First, taking a look at volatility itself over the past years, measured by the standard deviation of the S&P500, we can see that volatility is on the low side. For several months this year, watching the S&P500 was like watching paint dry. However, volatility can go lower as we saw happen in 2005 or 2006.
What is more interesting is the amount of return in relation to the amount of volatility. This can be computed simply by taking the S&P500 returns divided by the standard deviation in the previous graph, a simplistic Sharpe-like ratio to measure the amount of return per unit of risk.
(click to enlarge)
The result for 2013 YTD is at an all-time high over a period of more than a decade, even higher than 1998 and 1999 when stocks were screaming to new highs during the tech bubble. Prior to 2013, this amount has been greater than 20 nine times since 1950. Whenever this amount was greater than 20, history provided us with an unprecedented outcome:
1) The S&P500 return was always less the following year, by 20.4 percentage point on average. So if the average applies, returns will be around 5% in 2014.

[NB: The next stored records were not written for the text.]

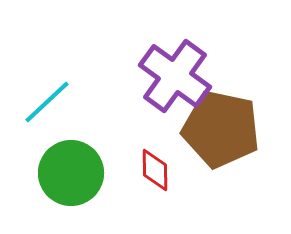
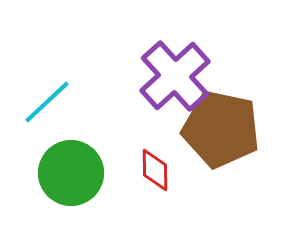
purple cross: rotated 12 degrees clockwise
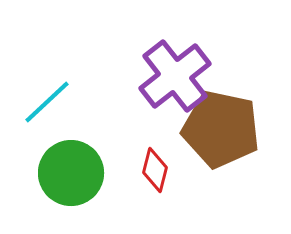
purple cross: rotated 4 degrees clockwise
red diamond: rotated 15 degrees clockwise
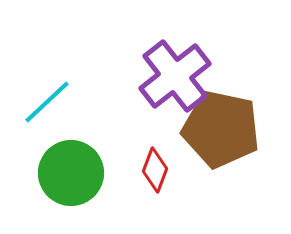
red diamond: rotated 6 degrees clockwise
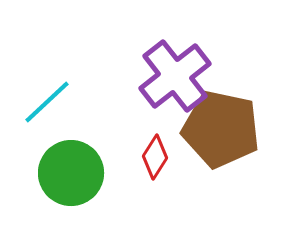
red diamond: moved 13 px up; rotated 12 degrees clockwise
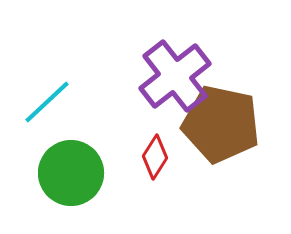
brown pentagon: moved 5 px up
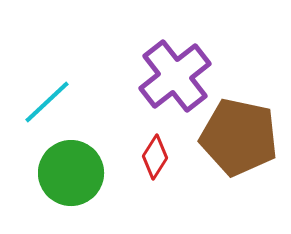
brown pentagon: moved 18 px right, 13 px down
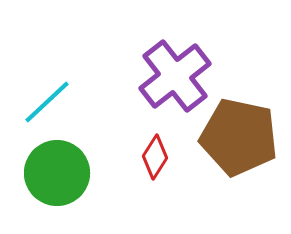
green circle: moved 14 px left
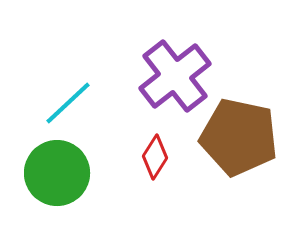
cyan line: moved 21 px right, 1 px down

2) Also, the amount of return per unit of risk always decreased the following year.
Now is a good time to rethink your asset allocation strategy. While a storm is not for sure, if history holds, smooth sailing for the S&P500 is going away. The attractiveness of stocks versus other asset classes may change. As such, 2014 may become more favorable for more dynamic strategies that harness market movement and/or ones that modifying asset allocation according to the relative valuation of markets.
Additional disclosure: Article is for educational purposes and should not be construed financial advice.